Happy Thursday! Popping in real quick today from a little family holiday we’ve taken in order to stockpile some eastery things in this little online journal of mine. Plus sharing an easy natural egg dyeing tutorial – I know it’s old news to most but so fun if you’ve never tried it. Soak them overnight for brighter hues and eat them for Easter Sunday breakfast!
Step One: Cook + Cool
Place your eggs in a single layer in the bottom of a large pot or saucepan and cover with water. Once the water is boiling, turn off the heat and let the eggs sit on the stove with a lid covering the pot for 8-9 minutes to get a semi-soft boiled egg or 12-13 minutes for a hard boiled egg. After that time, put the eggs in an ice bath to stop the cooking process and allow them to cool for dyeing. Obviously white eggs will give you a much brighter hue but they are harder to come across! One of our hens actually lays white legs but she stopped laying a week or two ago, naturally, so brown it is!
Step Two: Make Your Dye
There are many things you can use for dye which are already in your pantry or garden, so work with what you’ve got. Some ideas are coffee, tea, turmeric, raspberries, blueberries, beetroots, purple cabbage, or onion skins.

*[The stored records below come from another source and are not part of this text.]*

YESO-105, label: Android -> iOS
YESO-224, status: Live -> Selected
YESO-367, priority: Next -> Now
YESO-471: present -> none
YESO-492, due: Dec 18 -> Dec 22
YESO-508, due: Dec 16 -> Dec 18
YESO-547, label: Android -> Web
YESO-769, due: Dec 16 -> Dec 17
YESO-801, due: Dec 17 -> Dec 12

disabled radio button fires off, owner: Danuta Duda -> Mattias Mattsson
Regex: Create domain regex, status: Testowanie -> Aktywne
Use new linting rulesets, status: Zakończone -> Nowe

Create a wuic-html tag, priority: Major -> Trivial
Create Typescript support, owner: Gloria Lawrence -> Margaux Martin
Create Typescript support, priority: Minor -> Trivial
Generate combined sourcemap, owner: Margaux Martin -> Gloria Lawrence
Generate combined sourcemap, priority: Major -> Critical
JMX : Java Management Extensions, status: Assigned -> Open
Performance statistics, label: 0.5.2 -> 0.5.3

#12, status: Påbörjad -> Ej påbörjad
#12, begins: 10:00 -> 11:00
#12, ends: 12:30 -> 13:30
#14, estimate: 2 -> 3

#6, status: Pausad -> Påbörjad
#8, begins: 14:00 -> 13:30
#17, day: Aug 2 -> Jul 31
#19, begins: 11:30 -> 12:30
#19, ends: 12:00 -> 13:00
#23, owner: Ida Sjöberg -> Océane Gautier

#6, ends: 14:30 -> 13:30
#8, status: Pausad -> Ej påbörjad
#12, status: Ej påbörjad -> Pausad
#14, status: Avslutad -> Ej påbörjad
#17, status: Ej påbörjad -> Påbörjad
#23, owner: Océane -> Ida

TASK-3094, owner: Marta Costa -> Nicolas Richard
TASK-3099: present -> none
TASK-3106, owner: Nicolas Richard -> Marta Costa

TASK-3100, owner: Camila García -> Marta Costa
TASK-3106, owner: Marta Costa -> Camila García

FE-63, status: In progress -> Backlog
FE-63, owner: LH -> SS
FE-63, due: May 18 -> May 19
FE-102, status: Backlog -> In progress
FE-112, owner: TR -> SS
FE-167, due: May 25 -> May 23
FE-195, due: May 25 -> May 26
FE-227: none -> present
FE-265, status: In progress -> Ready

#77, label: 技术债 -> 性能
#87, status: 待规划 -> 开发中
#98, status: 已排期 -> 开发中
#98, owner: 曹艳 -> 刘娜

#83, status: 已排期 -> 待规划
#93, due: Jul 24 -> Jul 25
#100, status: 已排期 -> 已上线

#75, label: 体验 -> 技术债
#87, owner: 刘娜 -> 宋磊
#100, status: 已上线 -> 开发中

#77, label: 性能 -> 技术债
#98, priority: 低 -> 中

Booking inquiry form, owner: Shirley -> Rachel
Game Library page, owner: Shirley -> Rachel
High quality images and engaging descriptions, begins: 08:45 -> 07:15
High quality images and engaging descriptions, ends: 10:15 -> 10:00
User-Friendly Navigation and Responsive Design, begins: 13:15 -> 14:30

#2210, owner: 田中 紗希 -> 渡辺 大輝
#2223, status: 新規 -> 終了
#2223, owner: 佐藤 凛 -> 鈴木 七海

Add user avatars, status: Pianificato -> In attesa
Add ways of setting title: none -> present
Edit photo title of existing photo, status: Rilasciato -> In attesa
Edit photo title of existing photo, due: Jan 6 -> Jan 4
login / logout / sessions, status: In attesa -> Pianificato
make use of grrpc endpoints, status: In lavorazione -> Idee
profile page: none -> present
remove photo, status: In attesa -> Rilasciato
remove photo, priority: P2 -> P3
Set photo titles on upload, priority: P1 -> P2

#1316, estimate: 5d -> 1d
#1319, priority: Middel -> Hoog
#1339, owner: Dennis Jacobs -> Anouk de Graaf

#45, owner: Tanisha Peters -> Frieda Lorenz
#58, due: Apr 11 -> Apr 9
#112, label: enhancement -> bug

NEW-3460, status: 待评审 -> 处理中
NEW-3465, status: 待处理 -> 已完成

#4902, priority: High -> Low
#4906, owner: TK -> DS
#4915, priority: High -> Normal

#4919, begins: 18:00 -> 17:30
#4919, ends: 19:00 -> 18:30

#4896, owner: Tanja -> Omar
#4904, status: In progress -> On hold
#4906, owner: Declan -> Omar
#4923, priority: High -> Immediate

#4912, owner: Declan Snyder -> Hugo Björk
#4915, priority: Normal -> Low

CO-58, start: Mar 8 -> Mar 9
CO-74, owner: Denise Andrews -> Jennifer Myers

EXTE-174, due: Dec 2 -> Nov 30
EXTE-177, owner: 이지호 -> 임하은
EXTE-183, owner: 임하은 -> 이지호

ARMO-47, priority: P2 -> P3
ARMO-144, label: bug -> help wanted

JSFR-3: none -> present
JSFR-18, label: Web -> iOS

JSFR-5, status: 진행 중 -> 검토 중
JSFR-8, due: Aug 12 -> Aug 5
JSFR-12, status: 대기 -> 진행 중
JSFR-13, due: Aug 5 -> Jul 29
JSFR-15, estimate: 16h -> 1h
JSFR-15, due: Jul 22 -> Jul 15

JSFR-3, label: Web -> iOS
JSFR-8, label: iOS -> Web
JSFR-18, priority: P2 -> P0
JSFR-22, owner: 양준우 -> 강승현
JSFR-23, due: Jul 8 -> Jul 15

First, add roughly 1 litre of water + 2 tablespoons of white vinegar to various pots holding the ingredients. We used four different ingredients this year: Blueberries, beetroots, coffee and turmeric. Once brought to a boil, lower the heat to a simmer for 20-30 minutes, or longer if you’d like more colour – up to an hour if you’d like, but just make sure the heat is on quite low so all the water doesn’t evaporate doing cooking. Lastly, strain the dye into a bowl and then distribute into various jars and cups ready for your eggs!
Step Three: Dip and Soak
Place however many eggs you want in glass jars with the dye plus 1-2 tablespoons of white vinegar. Soak for as long as you’d like in the fridge. We soaked ours overnight and ate them for breakfast the next morning. Once they have finished dyeing, wash off the excess dye and rub gently with a towel. This is where you may get a speckled effect.
As you can see, the coffee gave a rich brown colour, the turmeric an earthy orange, and the beets and blueberries were similar in colour and gave a rich purple-red.
Such a fun craft to do with your children. Aren’t they beautiful?
A few more fun easter things:
We made hot cross buns yesterday, another favourite easter tradition and even though I forgot to leave an egg spare and something went wrong with the yeast activation, they still turned out yum. More like damper but hey, layer anything with a slab of melty butter and it’s delicious. The perfect addition to our card game session.
I finished these off before we left for our trip, knowing that when we got back it would be a mad rush plus I’m shooting a wedding the day before Easter, SO:
Some fun, inexpensive things to add —
Do up some easy labels on Word or Pages then pop on toiletry bottles filled with things you already have at home and use sticky tape to secure at the back.
I filled my children’s baskets with other usual favourites like books, smelly pens, puzzles and slippers.
And found these super cute wooden name tags from Big W.
They also have pj’s they will unwrap on Easter eve because I am that kind of mum, and because they know that certain holidays mean jammies to match.
Three sleeps til the Easter Bunny arrives and we have NOT stopped hearing about it.
Wishing you a wonderful Easter, friends!